Overall In Search of Lost Time stands above almost all of the great works written in the last hundred years. It is an achievement that will defy what time can bring down.
Sunday, June 13, 2010
Marcel Proust - In Search of Lost Time
There was quite an extended time, when asked who was my favourite author, I would say 'Marcel Proust'. His major work, In Search of Lost Time (also translated as Remembrance of Things Past) is a monumental work. One of the longest novels in world literature, it is an epic in a different sense to War and Peace. We might call it an aesthetic epic. This is one of the key narrative devices that Proust employs - an exploration of the arts and culture. Swann, one of the main protagonists, at one point hears a phrase from a sonata being played by a pianist at a soirée, and becomes obsessed. This concern with art is paramount for Proust. Proust had a passion for the English aesthete John Ruskin, who himself was a considerable dilettante who dedicate his life to the exploration of art. In Proust's In Search of Lost Time, people are continually being compared to classic works of art, as artists play their way around the stage of this sprawling drama. But it is a drama that is in a sense gentle and soothing (to an extent). I feel the book has a soporific quality. This normally would be said to detract from a book, but the kind of sleep it induces is one of those blissfully calm sleeps that one has a Sunday morning while it is raining outside. This brings me to the second quality of the book - and that is the poetic quality. Their are touching and moving descriptions of light playing amongst trees, wind rustling leaves, moonlight on still nights, and all the sorts of things that the poets of the ages have sung about.

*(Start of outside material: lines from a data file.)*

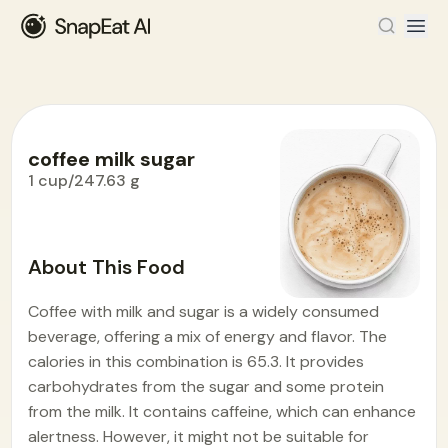
coffee milk sugar
1 cup/247.63 g
Food Encyclopedia
>
C
>
coffee milk sugar
About This Food
Coffee with milk and sugar is a widely consumed
beverage, offering a mix of energy and flavor. The
calories in this combination is 65.3. It provides
carbohydrates from the sugar and some protein
from the milk. It contains caffeine, which can enhance
alertness. However, it might not be suitable for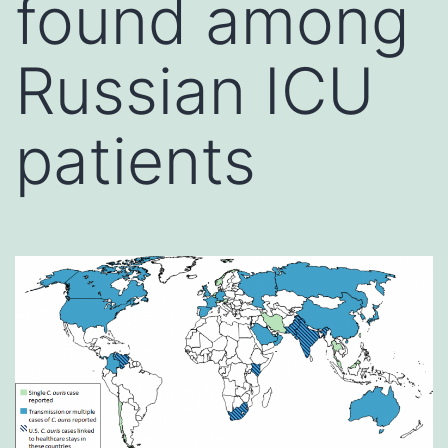
found among
Russian ICU
patients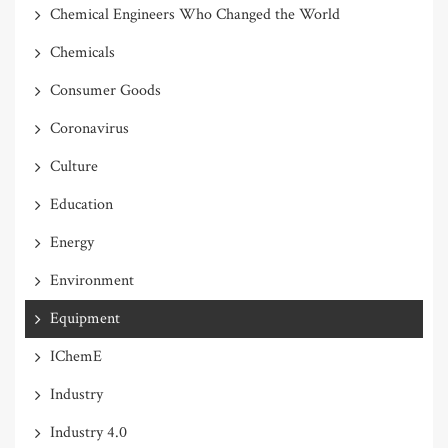
Chemical Engineers Who Changed the World
Chemicals
Consumer Goods
Coronavirus
Culture
Education
Energy
Environment
Equipment
IChemE
Industry
Industry 4.0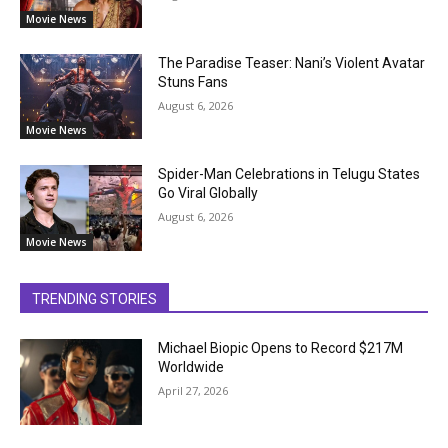
Movie News
The Paradise Teaser: Nani’s Violent Avatar
Stuns Fans
August 6, 2026
Movie News
Spider-Man Celebrations in Telugu States
Go Viral Globally
August 6, 2026
Movie News
TRENDING STORIES
Michael Biopic Opens to Record $217M
Worldwide
April 27, 2026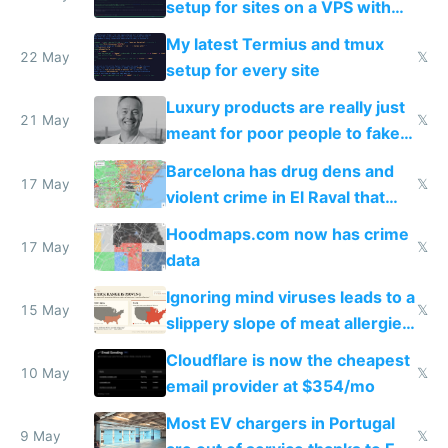
setup for sites on a VPS with
Claude Code
My latest Termius and tmux
22 May
𝕏
setup for every site
Luxury products are really just
21 May
𝕏
meant for poor people to fake
they're rich
Barcelona has drug dens and
17 May
𝕏
violent crime in El Raval that
Google Maps won't show
Hoodmaps.com now has crime
17 May
𝕏
data
Ignoring mind viruses leads to a
15 May
𝕏
slippery slope of meat allergies
from engineered ticks
Cloudflare is now the cheapest
10 May
𝕏
email provider at $354/mo
Most EV chargers in Portugal
9 May
𝕏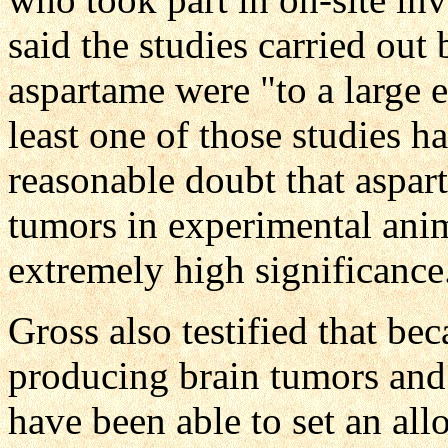
said the studies carried out
aspartame were "to a large e
least one of those studies 
reasonable doubt that aspar
tumors in experimental animal
extremely high significance
Gross also testified that be
producing brain tumors and
have been able to set an all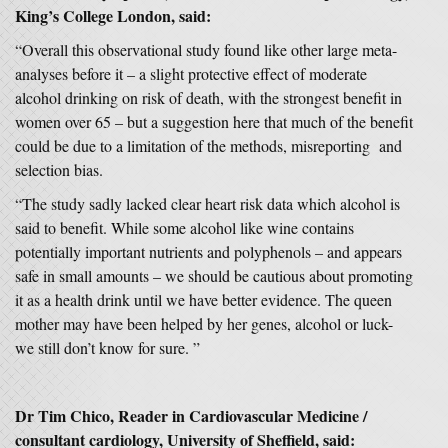
King’s College London,
said:
“Overall this observational study found like other large meta-
analyses before it – a slight protective effect of moderate
alcohol drinking on risk of death, with the strongest benefit in
women over 65 – but a suggestion here that much of the benefit
could be due to a limitation of the methods, misreporting and
selection bias.
“The study sadly lacked clear heart risk data which alcohol is
said to benefit. While some alcohol like wine contains
potentially important nutrients and polyphenols – and appears
safe in small amounts – we should be cautious about promoting
it as a health drink until we have better evidence. The queen
mother may have been helped by her genes, alcohol or luck-
we still don’t know for sure. ”
Dr Tim Chico, Reader in Cardiovascular Medicine /
consultant cardiology, University of Sheffield
,
said: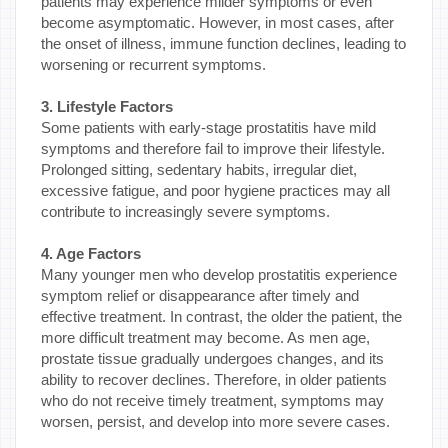
patients may experience milder symptoms or even
become asymptomatic. However, in most cases, after
the onset of illness, immune function declines, leading to
worsening or recurrent symptoms.
3. Lifestyle Factors
Some patients with early-stage prostatitis have mild
symptoms and therefore fail to improve their lifestyle.
Prolonged sitting, sedentary habits, irregular diet,
excessive fatigue, and poor hygiene practices may all
contribute to increasingly severe symptoms.
4. Age Factors
Many younger men who develop prostatitis experience
symptom relief or disappearance after timely and
effective treatment. In contrast, the older the patient, the
more difficult treatment may become. As men age,
prostate tissue gradually undergoes changes, and its
ability to recover declines. Therefore, in older patients
who do not receive timely treatment, symptoms may
worsen, persist, and develop into more severe cases.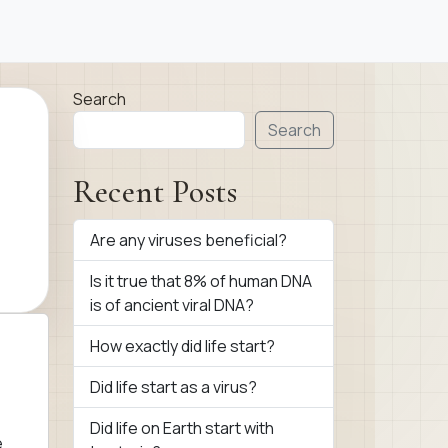
Search
Search
Recent Posts
Are any viruses beneficial?
Is it true that 8% of human DNA
is of ancient viral DNA?
How exactly did life start?
Did life start as a virus?
Did life on Earth start with
e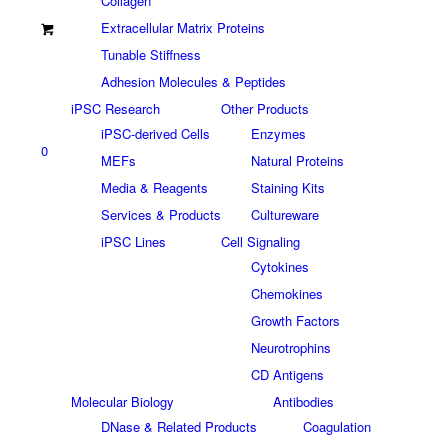
Collagen
Extracellular Matrix Proteins
Tunable Stiffness
Adhesion Molecules & Peptides
iPSC Research
Other Products
iPSC-derived Cells
Enzymes
0
MEFs
Natural Proteins
Media & Reagents
Staining Kits
Services & Products
Cultureware
iPSC Lines
Cell Signaling
Cytokines
Chemokines
Growth Factors
Neurotrophins
CD Antigens
Molecular Biology
Antibodies
DNase & Related Products
Coagulation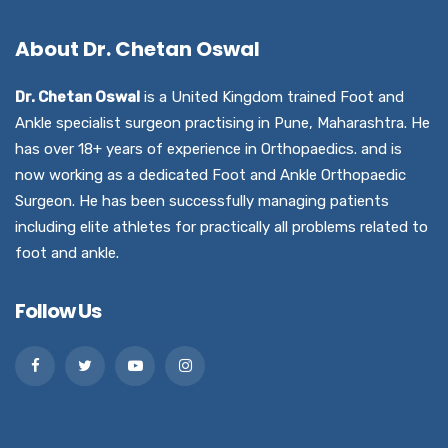
About Dr. Chetan Oswal
Dr. Chetan Oswal
is a United Kingdom trained Foot and
Ankle specialist surgeon practising in Pune, Maharashtra. He
has over 18+ years of experience in Orthopaedics. and is
now working as a dedicated Foot and Ankle Orthopaedic
Surgeon. He has been successfully managing patients
including elite athletes for practically all problems related to
foot and ankle.
Follow Us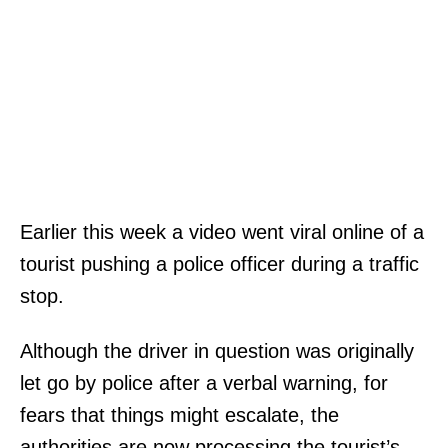
Earlier this week a video went viral online of a
tourist pushing a police officer during a traffic
stop.
Although the driver in question was originally
let go by police after a verbal warning, for
fears that things might escalate, the
authorities are now processing the tourist’s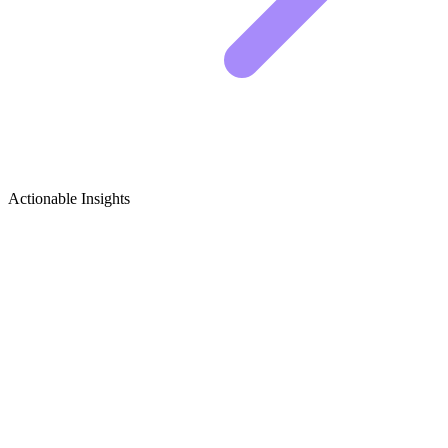
Actionable Insights
Feng Shui & Mindful Home Living
Growth Ideas
5 Viral Content Ideas for Feng Shui & Mindful
Home Living
Building an audience in the mindfulness space takes consistency.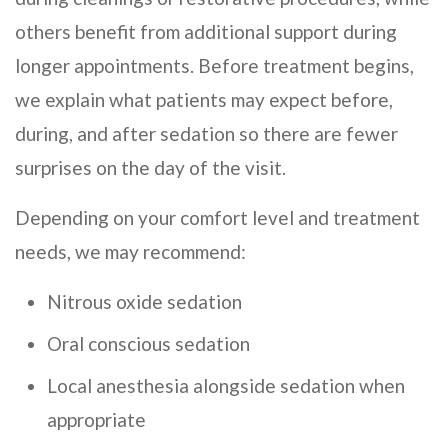
others benefit from additional support during
longer appointments. Before treatment begins,
we explain what patients may expect before,
during, and after sedation so there are fewer
surprises on the day of the visit.
Depending on your comfort level and treatment
needs, we may recommend:
Nitrous oxide sedation
Oral conscious sedation
Local anesthesia alongside sedation when
appropriate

This combination of aesthetics and poetry makes In Search of Lost Time a powerful document. But a third ingredient elevates this text to greatness. And that is the psychological insight Proust employs to gather around his characters and their various forays into human drama. Character's words, actions and behaviours are imbued with a sharp clarity of description that gives each a wonderful human quality - a quality that all epic texts display.